You state that the Synod for America which Pope John Paul held in 1997 was one of the important events for the future of the Catholic Church. Why?
First, John Paul II chose to speak not of the “Americas,” but of “America” in the singular in order to emphasize everything that the people of South, Central and North America share in common, including a common Christian identity.
Second, according to some projections, by the year 2020 Latin Americans, combined with Africans, will make up 60 percent of all Catholics. That’s a reality the Church in North America needs to embrace, and quickly. Most of us in the United States have not thoroughly understood the implications of these realities.
What needs to be done? Catholics in the United States must take up the challenge to transcend national boundaries in the work of charity and justice throughout the Western Hemisphere and ultimately around the globe. The Knights of Columbus is the largest Catholic organization in the world — not just in America. Therefore, the only conclusion is that the Knights of Columbus must take the lead on these issues.
One of the greatest tests of whether the Catholic Church is ready to help the nations of the Western Hemisphere move toward greater ethical maturity will involve our ability to integrate Hispanic Catholics into the Catholic community and then into the larger society within the United States. Today, 39 percent of American Catholics are Hispanic; in the not too distant future, the majority of U.S. Catholics will be of Hispanic heritage.
Our goal must be to create a vibrant American Catholic community that reaches from Alaska to Antarctica so that our shared values and faith become a light to the entire world.
Catholics on both sides of the North America-South America divide must take the initiative to promote a Catholic solution to the problems of poverty and economic inequity. That is the only way we are going to resolve the thorny issue of illegal immigration.
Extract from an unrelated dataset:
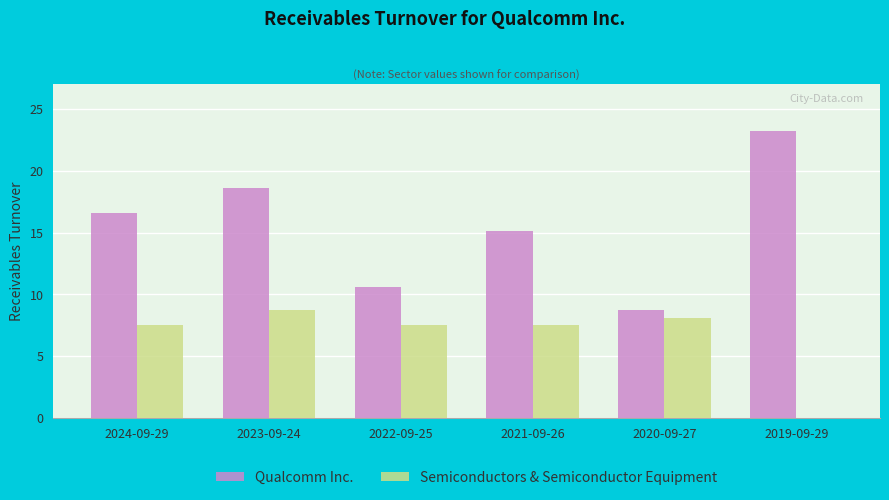

True or false: Semiconductors & Semiconductor Equipment has a value of 8.7 at 2023-09-24.

True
Your book is coming out near the close of the Order’s 125th anniversary year. Do you see its lessons guiding or shaping the Order’s work for the next 125 years?
Maybe not for the next 125 years, but I hope for the next ten. After all, the issues addressed in the book will still be with us. Father McGivney’s vision remains as relevant today as ever, and we Knights have never had greater resources to address them.
We’re on the eve of Pope Benedict XVI’s first visit to the United States as pope, and I cannot help but think of something he said shortly before his election as pope in 2005. Our greatest need today, he said, is for people who will make God credible in this world.
I believe that an extraordinary expression of this insight can be seen in the daily work of the Knights of Columbus. Ours is a unique, family-centered approach to charity within local communities and it is based on a special unity of fraternal brotherhood within a Christian perspective. St. Benedict, in his Rule for his monks, wrote, “Let them practice fraternal charity with a pure love.” I think that we Knights must apply that teaching in our personal encounters within our family and the larger society. That is the primary path for building a culture of life and a civilization of love.
Your book is also coming out in the United States just as the presidential election campaigns are picking up steam as we head toward November. Any thoughts?
Having worked in the White House for President Reagan, I would say it is more important than ever for Catholics to be involved in public policy. I would say that ultimately the power of Catholics to transform our society into a culture of life and a civilization of love will lie in the power of their example more than in the ballot box, even though the ballot box is important.